Austin przyjrzał się uważnie swemu rozmówcy, ale na jego twarzy nie dostrzegł oznak obłąkania.
– Chciałbym o tym usłyszeć – powiedział.
Martin uśmiechnął się.
– Ponad czterdzieści lat czekałem, żeby usłyszeć od kogoś te słowa – rzekł i wpatrzył się w przestrzeń. – Wciąż pamiętam szczegóły. Wiosnę, latające wędrowne drozdy. Refleksy słońca w guzikach mundurów lotników, zapach świeżo skoszonej trawy i ziemi. Stałem w garniturku przy trumnie, tuż obok mamy, trzymałem ją za rękę i cierpiałem katusze, bo było gorąco i uciskał mnie kołnierzyk. A pastor gadał bez końca monotonnym głosem. Wszyscy na niego patrzyli. – Przypominając to sobie, zaczerpnął powietrza. – Wtem coś się poruszyło, może ptak, i spojrzałem za plecy zgromadzonych ludzi. Zza drzewa wysunął się jakiś człowiek. W ciemnym ubraniu. Był za daleko, bym widział jego twarz, ale nie mogłem go pomylić z nikim. Jedną nogę ojciec zawsze stawiał w charakterystyczny sposób, trochę krzywo, z powodu kontuzji, której nabawił się podczas gry w futbol.
– Co robił?
– Nic. Po prostu stał. Wiedziałem, że na mnie patrzy. W pewnej chwili uniósł nieznacznie prawą rękę, jakby chciał mnie pozdrowić. I wtedy podeszło do niego dwóch mężczyzn. Zaczęli rozmawiać, ale tak, jakby się kłócili. A potem odeszli razem. Próbowałem zwrócić na nich uwagę mamy, ale mnie uciszyła.
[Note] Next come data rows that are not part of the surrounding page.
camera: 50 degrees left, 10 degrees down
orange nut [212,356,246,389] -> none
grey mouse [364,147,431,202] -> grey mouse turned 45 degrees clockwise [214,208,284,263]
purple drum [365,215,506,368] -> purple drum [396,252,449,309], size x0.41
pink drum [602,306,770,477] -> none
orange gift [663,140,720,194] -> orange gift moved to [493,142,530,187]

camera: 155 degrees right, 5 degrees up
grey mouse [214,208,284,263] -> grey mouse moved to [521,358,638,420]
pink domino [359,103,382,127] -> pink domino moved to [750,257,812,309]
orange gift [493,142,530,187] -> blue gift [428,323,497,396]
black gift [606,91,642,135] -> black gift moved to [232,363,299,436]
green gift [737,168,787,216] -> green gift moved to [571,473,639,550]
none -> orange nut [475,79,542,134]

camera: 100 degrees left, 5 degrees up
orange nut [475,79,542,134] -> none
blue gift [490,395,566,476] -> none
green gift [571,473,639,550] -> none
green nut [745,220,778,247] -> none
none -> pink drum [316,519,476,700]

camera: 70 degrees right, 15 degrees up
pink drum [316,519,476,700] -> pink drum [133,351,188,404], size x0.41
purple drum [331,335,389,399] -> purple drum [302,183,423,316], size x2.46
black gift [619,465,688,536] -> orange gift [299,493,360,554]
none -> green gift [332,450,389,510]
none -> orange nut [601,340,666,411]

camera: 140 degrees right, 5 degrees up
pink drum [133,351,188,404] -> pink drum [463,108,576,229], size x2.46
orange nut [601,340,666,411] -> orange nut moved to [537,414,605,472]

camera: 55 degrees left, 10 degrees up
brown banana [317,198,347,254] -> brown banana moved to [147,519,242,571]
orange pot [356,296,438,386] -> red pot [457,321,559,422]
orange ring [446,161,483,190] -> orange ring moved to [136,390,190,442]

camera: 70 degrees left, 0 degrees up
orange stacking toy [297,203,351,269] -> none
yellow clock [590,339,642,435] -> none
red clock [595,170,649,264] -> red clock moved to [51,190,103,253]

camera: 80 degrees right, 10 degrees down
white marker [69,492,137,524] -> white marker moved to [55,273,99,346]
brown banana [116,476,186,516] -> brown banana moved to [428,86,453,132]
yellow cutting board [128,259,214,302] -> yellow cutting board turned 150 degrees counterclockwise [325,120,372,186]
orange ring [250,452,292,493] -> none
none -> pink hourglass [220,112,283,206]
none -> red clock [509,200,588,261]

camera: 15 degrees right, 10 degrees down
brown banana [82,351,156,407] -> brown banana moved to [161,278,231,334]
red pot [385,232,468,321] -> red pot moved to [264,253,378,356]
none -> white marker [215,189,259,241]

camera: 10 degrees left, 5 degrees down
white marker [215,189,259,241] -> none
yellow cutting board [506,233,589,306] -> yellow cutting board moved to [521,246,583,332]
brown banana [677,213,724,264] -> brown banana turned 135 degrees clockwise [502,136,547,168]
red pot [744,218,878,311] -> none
– Jest pan pewien, że nie był to tylko wytwór imaginacji roztrzęsionego dziecka?
– W żadnym razie. Byłem tak święcie o tym przekonany, że po pogrzebie powiedziałem o wszystkim mamie. Rozszlochała się. Nigdy nie zapomnę jej łez. Więcej o tym nie mówiliśmy. Była młoda i wyszła powtórnie za mąż. Ojczym okazał się bardzo miłym człowiekiem. Wiodło mu się w interesach, więc żyli dostatnio. Byli ze sobą szczęśliwi długie lata. – Zaśmiał się. – Wrodziłem się w ojca. Matka próbowała odwieść mnie od latania, ale zostałem pilotem. Ta sprawa nie dawała mi spokoju. Szukałem jakiegoś wytłumaczenia, ale na próżno. W końcu pogodziłem się z tym, że prawda nigdy nie wyjdzie na jaw. I oto ni z tego, ni z owego zjawia się pan i zaczyna stawiać pytania.
– Co panu wiadomo o pracy ojca?
– Był doświadczonym pilotem. Pozostał w wojsku nawet po zatrudnieniu przez Avion Corporation, firmę Northropa, utworzoną do produkcji latających skrzydeł. Tata kilka razy ledwo uszedł z życiem. Latające skrzydło było świetną konstrukcją, ale przy ówczesnych materiałach i technologii oblatywanie jego prototypów wiązało się z wielkim ryzykiem. Dlatego jego śmierć w katastrofie nikogo nie zaskoczyła.
– Był pan bardzo mały, ale czy zapamiętał pan jakieś jego słowa?
– Niewiele. Mama mówiła, że uwielbiał latać tymi maszynami, twierdził, że zrewolucjonizują lotnictwo. Pasjonował się tym, co robił. Kiedyś zniknął na kilka tygodni. Nie mieliśmy z nim żadnego kontaktu. Kiedy wrócił do domu, mama powiedziała, że spiekł się na słońcu. Roześmiał się na to i odparł, że jeśli się spiekł, to na śniegu, ale nie wyjaśnił, co miał na myśli.